Activity:
Scan the lines below for "обязанности" and copy the matches.
++++++++++
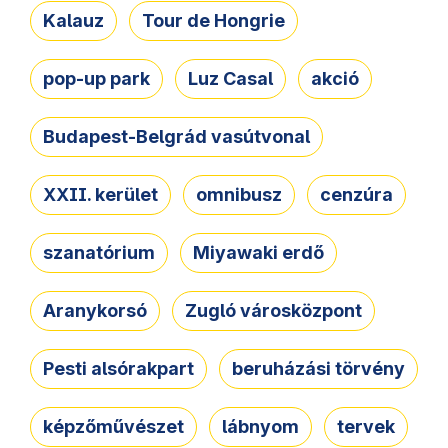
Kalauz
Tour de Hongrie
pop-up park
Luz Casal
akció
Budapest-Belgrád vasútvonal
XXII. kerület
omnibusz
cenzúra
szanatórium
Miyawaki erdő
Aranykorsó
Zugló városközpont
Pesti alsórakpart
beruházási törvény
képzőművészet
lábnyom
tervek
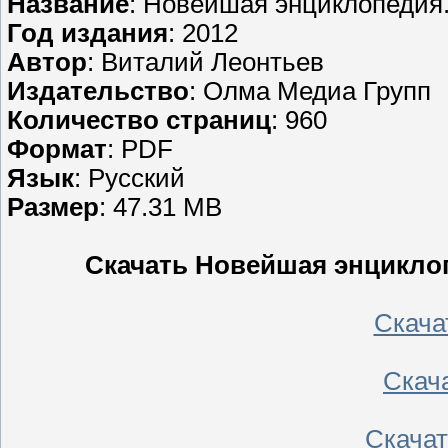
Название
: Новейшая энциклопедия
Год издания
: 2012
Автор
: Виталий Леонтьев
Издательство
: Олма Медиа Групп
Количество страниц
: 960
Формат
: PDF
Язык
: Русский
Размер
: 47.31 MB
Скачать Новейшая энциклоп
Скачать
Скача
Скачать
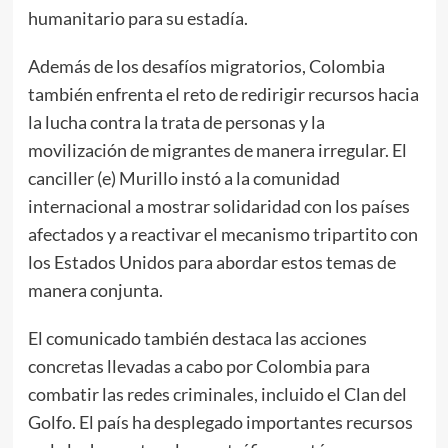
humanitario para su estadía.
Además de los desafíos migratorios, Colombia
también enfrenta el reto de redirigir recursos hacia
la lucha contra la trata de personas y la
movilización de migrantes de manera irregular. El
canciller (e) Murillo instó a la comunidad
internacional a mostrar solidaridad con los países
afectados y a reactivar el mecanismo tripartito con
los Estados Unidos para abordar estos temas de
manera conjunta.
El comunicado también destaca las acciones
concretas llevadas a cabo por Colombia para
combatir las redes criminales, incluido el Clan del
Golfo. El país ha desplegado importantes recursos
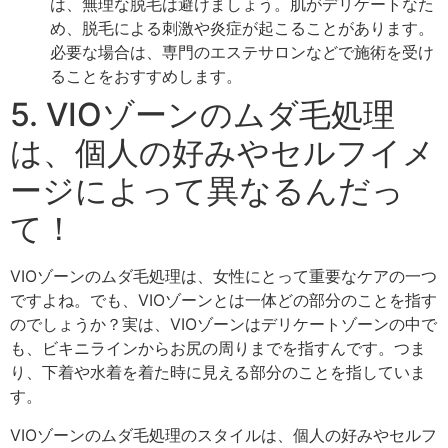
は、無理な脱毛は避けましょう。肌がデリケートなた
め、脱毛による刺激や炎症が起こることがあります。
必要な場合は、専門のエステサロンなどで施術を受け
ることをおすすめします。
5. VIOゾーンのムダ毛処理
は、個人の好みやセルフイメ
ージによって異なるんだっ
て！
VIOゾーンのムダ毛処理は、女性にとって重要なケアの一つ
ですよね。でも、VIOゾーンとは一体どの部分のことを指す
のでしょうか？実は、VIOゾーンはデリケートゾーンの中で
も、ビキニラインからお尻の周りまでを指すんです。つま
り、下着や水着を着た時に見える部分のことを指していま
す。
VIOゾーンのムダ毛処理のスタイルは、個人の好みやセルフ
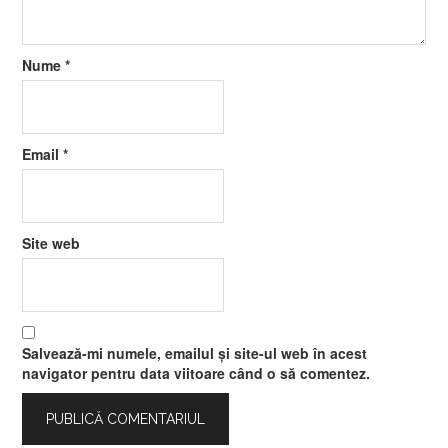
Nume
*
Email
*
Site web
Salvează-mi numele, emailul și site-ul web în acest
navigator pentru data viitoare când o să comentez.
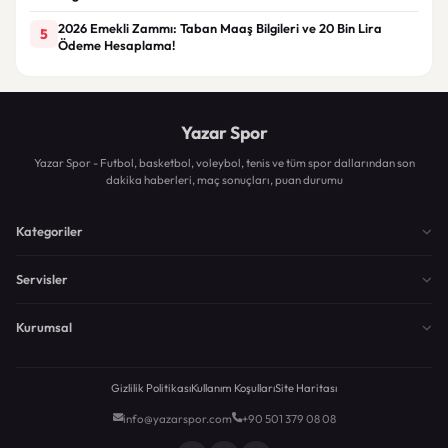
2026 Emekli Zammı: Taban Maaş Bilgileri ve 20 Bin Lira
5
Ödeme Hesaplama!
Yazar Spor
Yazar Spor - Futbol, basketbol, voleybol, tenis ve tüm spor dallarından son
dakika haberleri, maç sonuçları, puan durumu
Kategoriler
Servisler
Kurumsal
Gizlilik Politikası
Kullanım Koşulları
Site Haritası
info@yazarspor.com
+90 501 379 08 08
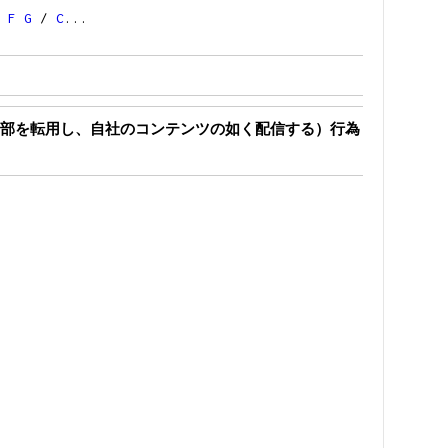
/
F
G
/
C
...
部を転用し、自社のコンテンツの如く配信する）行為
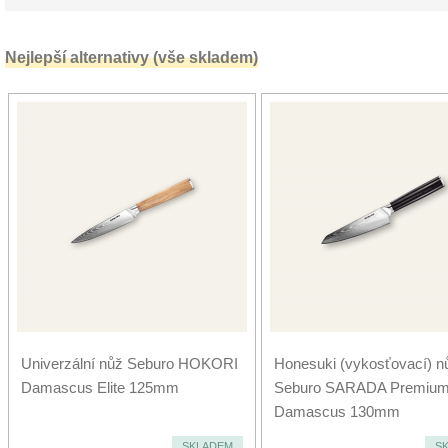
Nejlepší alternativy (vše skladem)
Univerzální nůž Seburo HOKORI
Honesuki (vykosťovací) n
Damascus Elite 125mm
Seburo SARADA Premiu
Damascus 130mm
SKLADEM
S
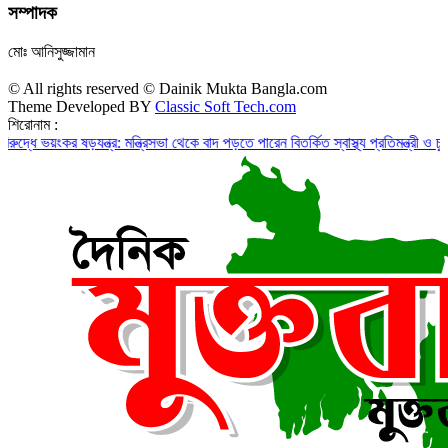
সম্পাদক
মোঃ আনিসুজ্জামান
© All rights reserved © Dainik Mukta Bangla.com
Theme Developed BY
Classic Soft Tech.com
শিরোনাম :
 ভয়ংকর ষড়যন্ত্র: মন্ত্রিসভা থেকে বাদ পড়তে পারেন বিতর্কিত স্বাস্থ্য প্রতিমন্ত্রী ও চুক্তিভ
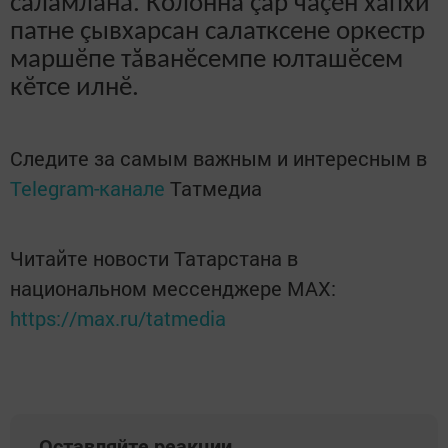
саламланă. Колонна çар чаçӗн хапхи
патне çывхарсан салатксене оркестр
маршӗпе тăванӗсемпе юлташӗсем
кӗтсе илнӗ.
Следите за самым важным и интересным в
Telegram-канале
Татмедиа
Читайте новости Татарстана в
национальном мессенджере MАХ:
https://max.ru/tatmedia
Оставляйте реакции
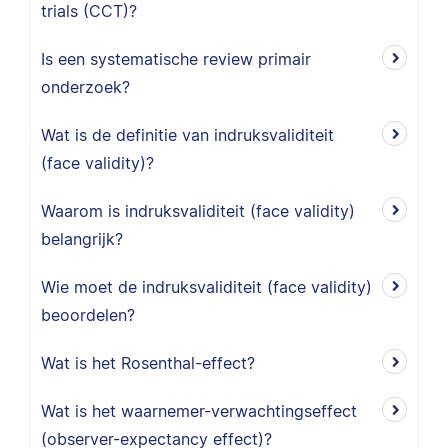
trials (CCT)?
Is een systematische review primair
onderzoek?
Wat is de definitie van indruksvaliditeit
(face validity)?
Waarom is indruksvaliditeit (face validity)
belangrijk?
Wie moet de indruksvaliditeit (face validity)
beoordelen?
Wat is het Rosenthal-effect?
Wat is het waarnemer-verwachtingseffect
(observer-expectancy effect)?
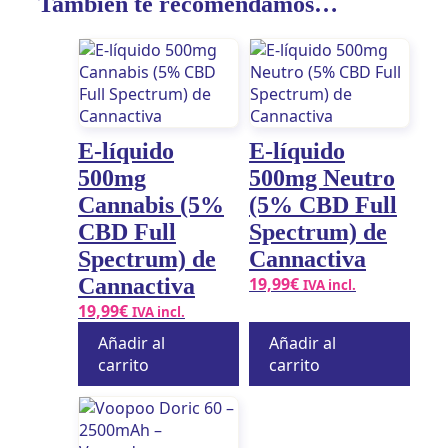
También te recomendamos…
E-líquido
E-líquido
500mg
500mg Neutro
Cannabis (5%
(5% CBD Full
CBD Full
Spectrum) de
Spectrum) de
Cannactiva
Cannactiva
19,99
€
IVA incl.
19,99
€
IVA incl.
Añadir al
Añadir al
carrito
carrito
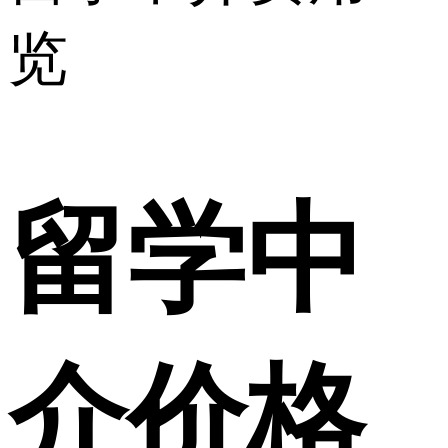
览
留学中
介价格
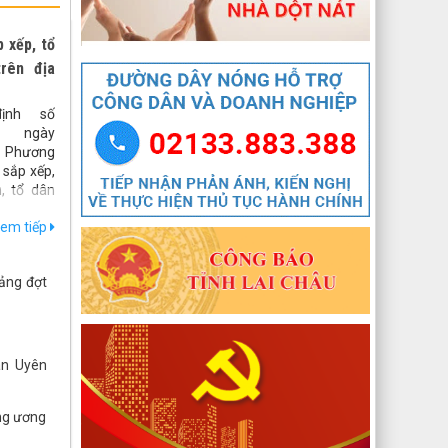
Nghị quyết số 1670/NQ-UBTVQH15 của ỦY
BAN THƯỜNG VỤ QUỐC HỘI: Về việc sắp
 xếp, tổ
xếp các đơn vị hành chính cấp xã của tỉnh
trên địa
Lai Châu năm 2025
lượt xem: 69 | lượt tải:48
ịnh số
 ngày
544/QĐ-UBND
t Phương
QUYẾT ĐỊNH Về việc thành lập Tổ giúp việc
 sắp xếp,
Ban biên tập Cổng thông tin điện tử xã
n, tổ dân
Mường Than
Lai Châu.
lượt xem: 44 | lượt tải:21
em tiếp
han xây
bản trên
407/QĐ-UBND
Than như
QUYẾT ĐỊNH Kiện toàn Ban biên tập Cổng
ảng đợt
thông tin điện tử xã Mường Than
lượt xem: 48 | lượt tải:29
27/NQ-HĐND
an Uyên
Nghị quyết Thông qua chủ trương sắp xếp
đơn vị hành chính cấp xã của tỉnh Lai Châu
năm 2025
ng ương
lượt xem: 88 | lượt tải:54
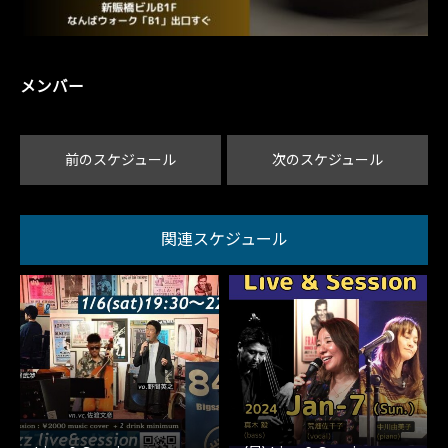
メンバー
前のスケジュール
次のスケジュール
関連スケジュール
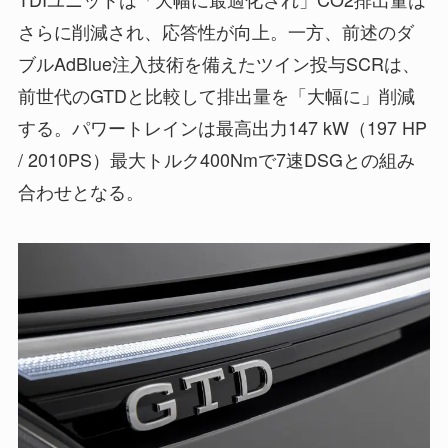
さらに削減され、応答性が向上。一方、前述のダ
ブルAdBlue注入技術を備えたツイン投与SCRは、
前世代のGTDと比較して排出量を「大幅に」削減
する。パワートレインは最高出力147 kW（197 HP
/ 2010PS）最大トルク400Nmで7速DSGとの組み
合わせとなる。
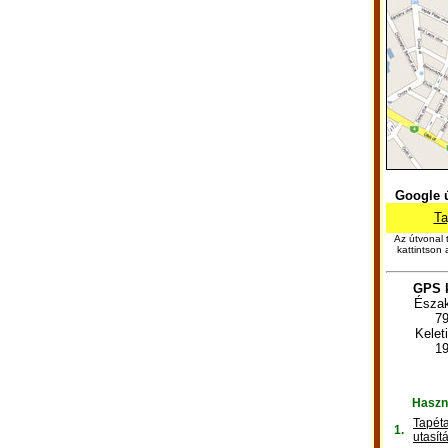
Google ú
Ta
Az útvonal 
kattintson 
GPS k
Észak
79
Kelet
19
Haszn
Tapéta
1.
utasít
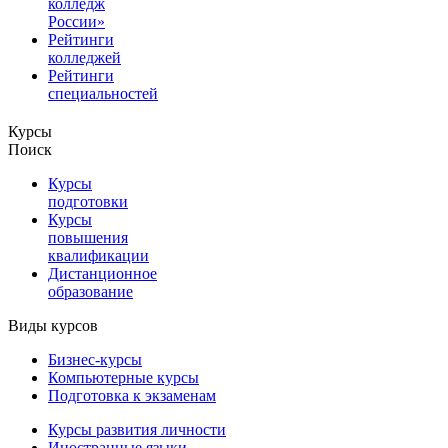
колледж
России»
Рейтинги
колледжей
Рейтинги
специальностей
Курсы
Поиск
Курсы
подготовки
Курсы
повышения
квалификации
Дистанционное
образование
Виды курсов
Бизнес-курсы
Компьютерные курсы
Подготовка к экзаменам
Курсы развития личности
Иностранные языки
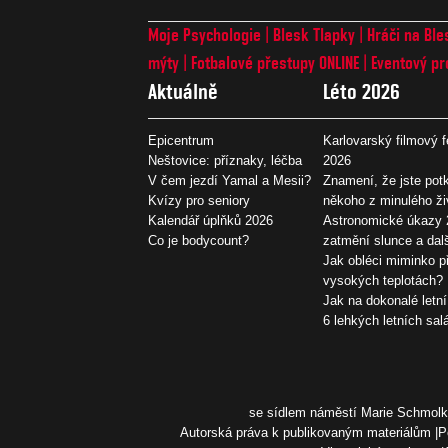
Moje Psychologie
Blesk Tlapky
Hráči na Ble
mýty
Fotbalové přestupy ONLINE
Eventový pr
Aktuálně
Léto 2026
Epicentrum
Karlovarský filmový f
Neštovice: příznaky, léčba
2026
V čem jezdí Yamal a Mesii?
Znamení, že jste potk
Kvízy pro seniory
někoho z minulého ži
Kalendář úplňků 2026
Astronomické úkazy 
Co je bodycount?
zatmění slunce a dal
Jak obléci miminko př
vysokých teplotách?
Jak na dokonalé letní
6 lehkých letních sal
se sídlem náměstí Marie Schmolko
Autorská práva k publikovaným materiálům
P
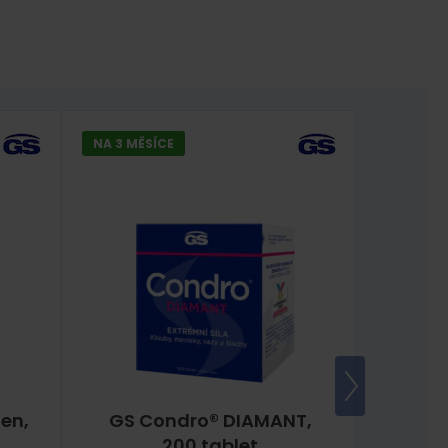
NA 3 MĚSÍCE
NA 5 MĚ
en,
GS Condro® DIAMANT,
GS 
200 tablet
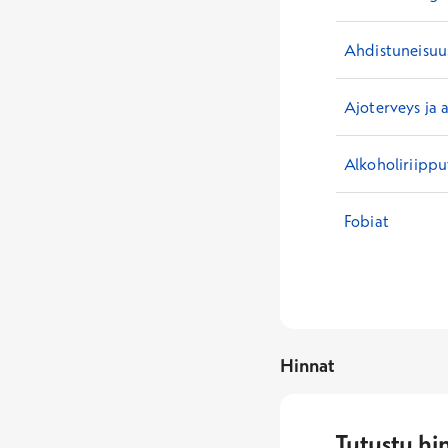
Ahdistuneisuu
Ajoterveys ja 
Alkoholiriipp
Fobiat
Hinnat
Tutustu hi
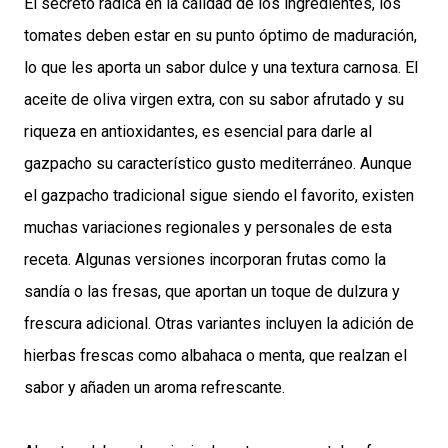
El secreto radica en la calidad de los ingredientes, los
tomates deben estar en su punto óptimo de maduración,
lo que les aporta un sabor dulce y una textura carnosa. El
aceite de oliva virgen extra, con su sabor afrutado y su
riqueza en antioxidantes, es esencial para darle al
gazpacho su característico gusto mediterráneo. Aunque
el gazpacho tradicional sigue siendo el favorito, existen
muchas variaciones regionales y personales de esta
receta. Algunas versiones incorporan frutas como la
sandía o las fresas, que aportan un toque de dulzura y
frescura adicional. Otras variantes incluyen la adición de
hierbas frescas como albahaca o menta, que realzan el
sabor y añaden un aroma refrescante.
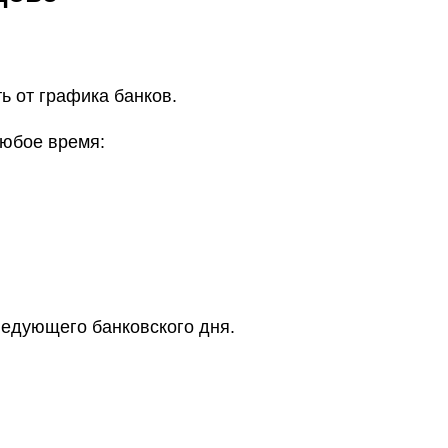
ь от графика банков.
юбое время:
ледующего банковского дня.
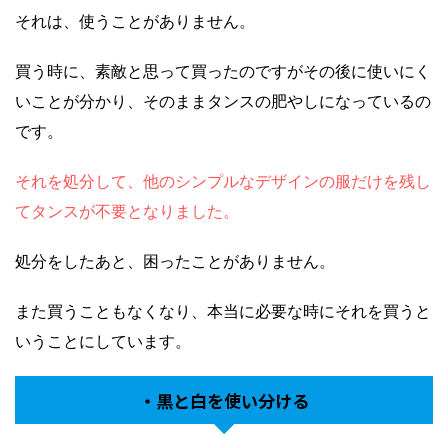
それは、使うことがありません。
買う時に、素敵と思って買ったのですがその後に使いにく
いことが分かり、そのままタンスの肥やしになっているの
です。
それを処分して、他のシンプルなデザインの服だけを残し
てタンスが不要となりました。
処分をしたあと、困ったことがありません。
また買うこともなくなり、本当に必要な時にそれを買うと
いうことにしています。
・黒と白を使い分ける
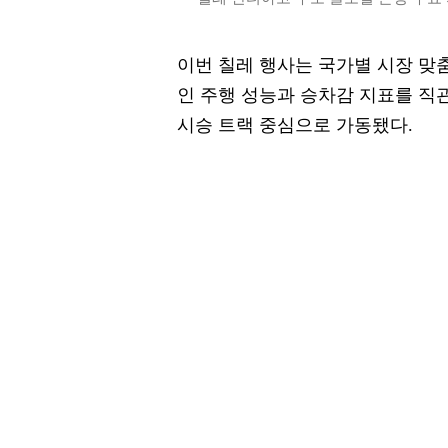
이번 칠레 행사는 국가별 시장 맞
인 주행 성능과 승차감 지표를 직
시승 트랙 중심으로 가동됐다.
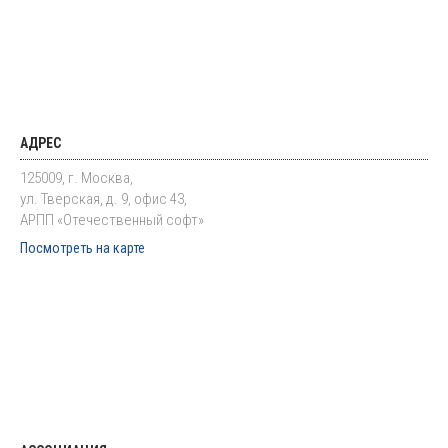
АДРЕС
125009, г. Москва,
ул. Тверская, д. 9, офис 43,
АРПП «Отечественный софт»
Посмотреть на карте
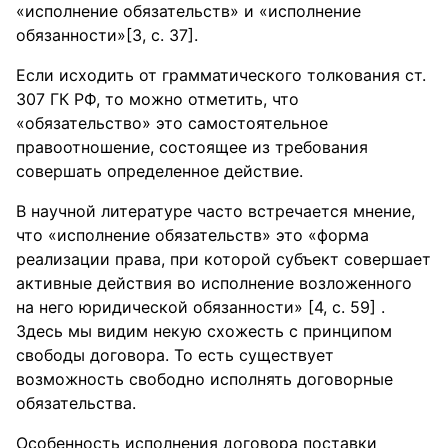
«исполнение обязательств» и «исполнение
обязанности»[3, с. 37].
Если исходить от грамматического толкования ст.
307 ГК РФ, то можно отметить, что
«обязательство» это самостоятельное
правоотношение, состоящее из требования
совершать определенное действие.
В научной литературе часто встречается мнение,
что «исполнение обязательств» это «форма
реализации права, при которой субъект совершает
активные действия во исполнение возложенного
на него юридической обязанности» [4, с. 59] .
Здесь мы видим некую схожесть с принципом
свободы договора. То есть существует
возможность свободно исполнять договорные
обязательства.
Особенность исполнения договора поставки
++++++++++
Solution:
обязанности»[3, с. 37].
на него юридической обязанности» [4, с. 59] .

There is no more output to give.